• _Records for this exercise_:
===
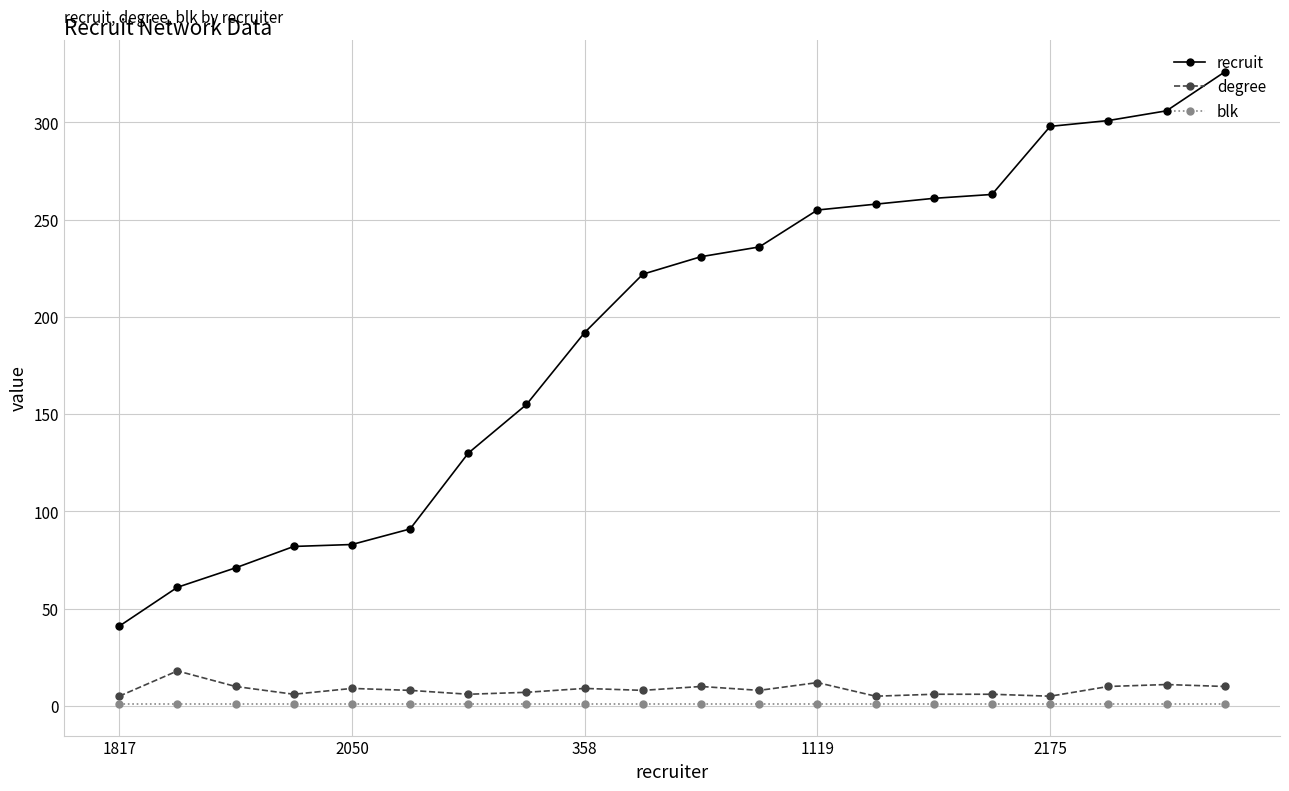

Does the chart have visible grid lines?

Yes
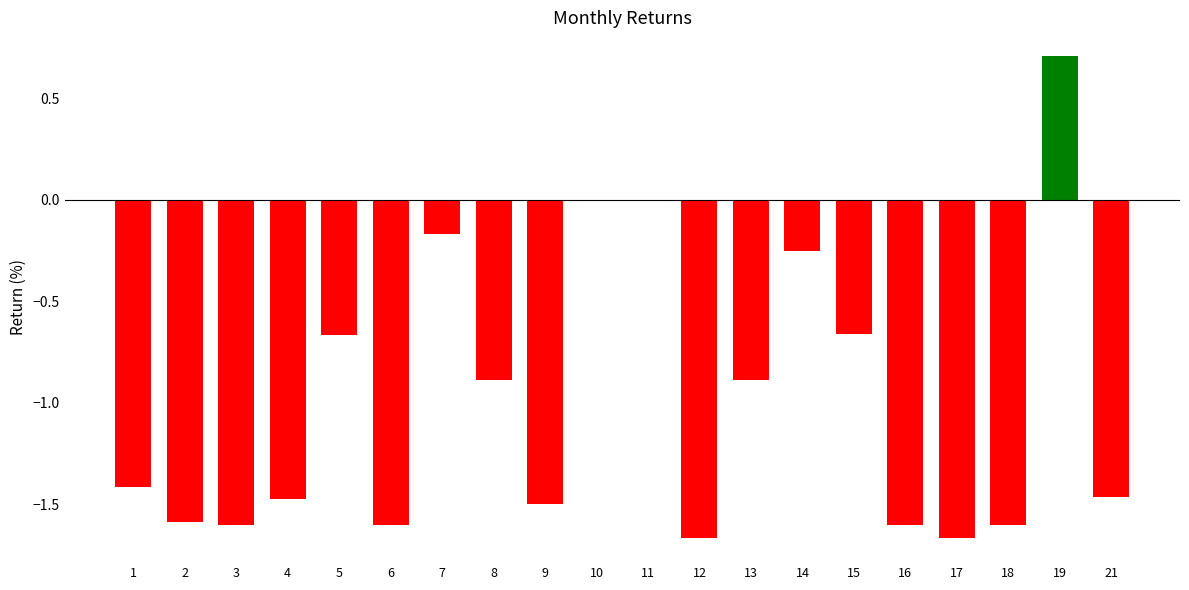

The value at 16 is -2.8. True or false?

False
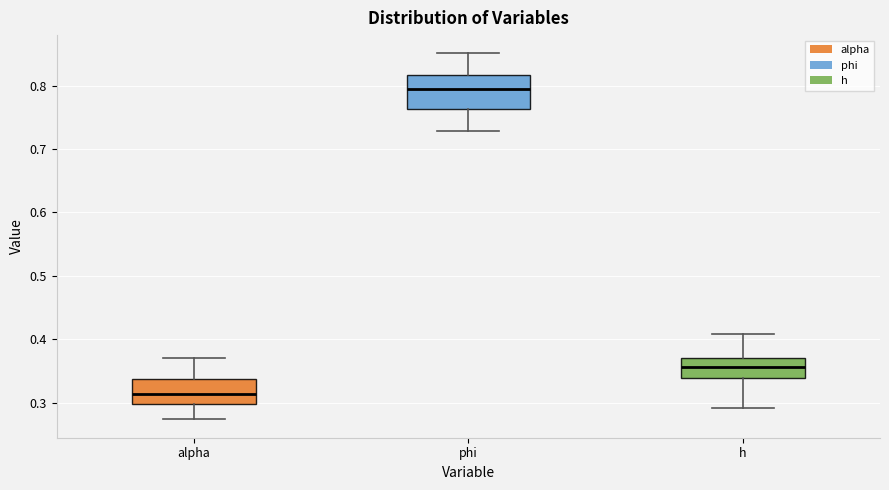

Where is the lower edge of the box for h on the y-axis? The values are not printed on the chart, so give them approximately, as read against the axis.

0.34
===
• _Your task_: Turn the rows above into a numbered list of their lines, skipping blank lines. Leave the pictures out of the answer.

• _Response for this exercise_:
1. Does the chart have visible grid lines?
2. Yes
3. The value at 16 is -2.8. True or false?
4. False
5. Where is the lower edge of the box for h on the y-axis? The values are not printed on the chart, so give them approximately, as read against the axis.
6. 0.34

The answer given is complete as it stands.